Required work →
Repeat each entry exactly, but do not carry over the pictures.

(Bounding box coordinate data)

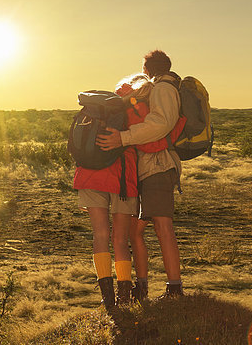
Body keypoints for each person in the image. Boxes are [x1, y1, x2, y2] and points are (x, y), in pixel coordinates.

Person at [96, 50, 184, 299]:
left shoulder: (164, 89)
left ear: (147, 69)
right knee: (135, 230)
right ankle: (142, 286)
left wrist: (123, 138)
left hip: (158, 165)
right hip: (143, 168)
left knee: (162, 226)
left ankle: (174, 288)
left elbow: (161, 124)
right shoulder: (156, 89)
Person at [73, 75, 148, 308]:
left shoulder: (95, 111)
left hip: (90, 174)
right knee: (120, 239)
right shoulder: (138, 108)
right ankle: (124, 295)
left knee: (100, 235)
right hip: (122, 178)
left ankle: (107, 298)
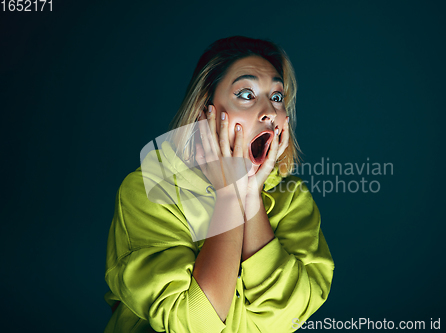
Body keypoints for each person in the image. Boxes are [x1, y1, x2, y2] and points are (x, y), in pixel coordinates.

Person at [103, 35, 334, 333]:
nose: (269, 112)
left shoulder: (294, 199)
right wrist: (229, 197)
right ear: (206, 110)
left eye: (276, 97)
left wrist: (250, 197)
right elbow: (193, 323)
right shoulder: (148, 187)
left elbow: (284, 317)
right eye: (247, 94)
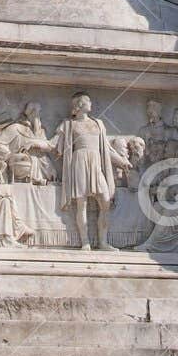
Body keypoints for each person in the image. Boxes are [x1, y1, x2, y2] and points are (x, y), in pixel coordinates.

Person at [46, 93, 117, 250]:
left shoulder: (98, 123)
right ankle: (85, 242)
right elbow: (53, 144)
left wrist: (122, 160)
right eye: (88, 101)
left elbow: (107, 149)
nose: (91, 103)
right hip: (79, 162)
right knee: (81, 204)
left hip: (96, 163)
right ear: (79, 105)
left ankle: (103, 242)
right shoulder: (69, 124)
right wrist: (33, 142)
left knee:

Exercise solution →
Body keypoints for each person in the image. Boxes are [x1, y1, x2, y2] and points are (x, y), in pixel coordinates.

Person at [96, 50, 184, 299]:
left shoulder: (164, 89)
left ear: (147, 69)
right knee: (135, 230)
right ankle: (142, 286)
left wrist: (123, 138)
left hip: (158, 165)
right hip: (143, 168)
left knee: (162, 226)
left ankle: (174, 288)
left elbow: (161, 124)
right shoulder: (156, 89)
Person at [73, 75, 148, 308]:
left shoulder: (95, 111)
left hip: (90, 174)
right knee: (120, 239)
right shoulder: (138, 108)
right ankle: (124, 295)
left knee: (100, 235)
right hip: (122, 178)
left ankle: (107, 298)
Body keypoints for each person in the image. Boxes are [x1, y1, x2, y2] and points are (x, y), in pixel coordinates.

Person at [103, 35, 334, 333]:
nose: (269, 112)
left shoulder: (294, 199)
right wrist: (229, 197)
right ear: (206, 110)
left eye: (276, 97)
left wrist: (250, 197)
right elbow: (193, 323)
right shoulder: (148, 187)
left elbow: (284, 317)
right eye: (247, 94)
Body keypoints for each person in the image. Boxes are [x1, y1, x2, y2] and points are (x, y), in pixel coordinates.

Person at [46, 93, 117, 250]:
left shoulder: (98, 123)
right ankle: (85, 242)
right elbow: (53, 144)
left wrist: (122, 160)
right eye: (88, 101)
left elbow: (107, 149)
nose: (91, 103)
right hip: (79, 162)
right knee: (81, 204)
left hip: (96, 163)
right ear: (79, 105)
left ankle: (103, 242)
right shoulder: (69, 124)
right wrist: (33, 142)
left knee:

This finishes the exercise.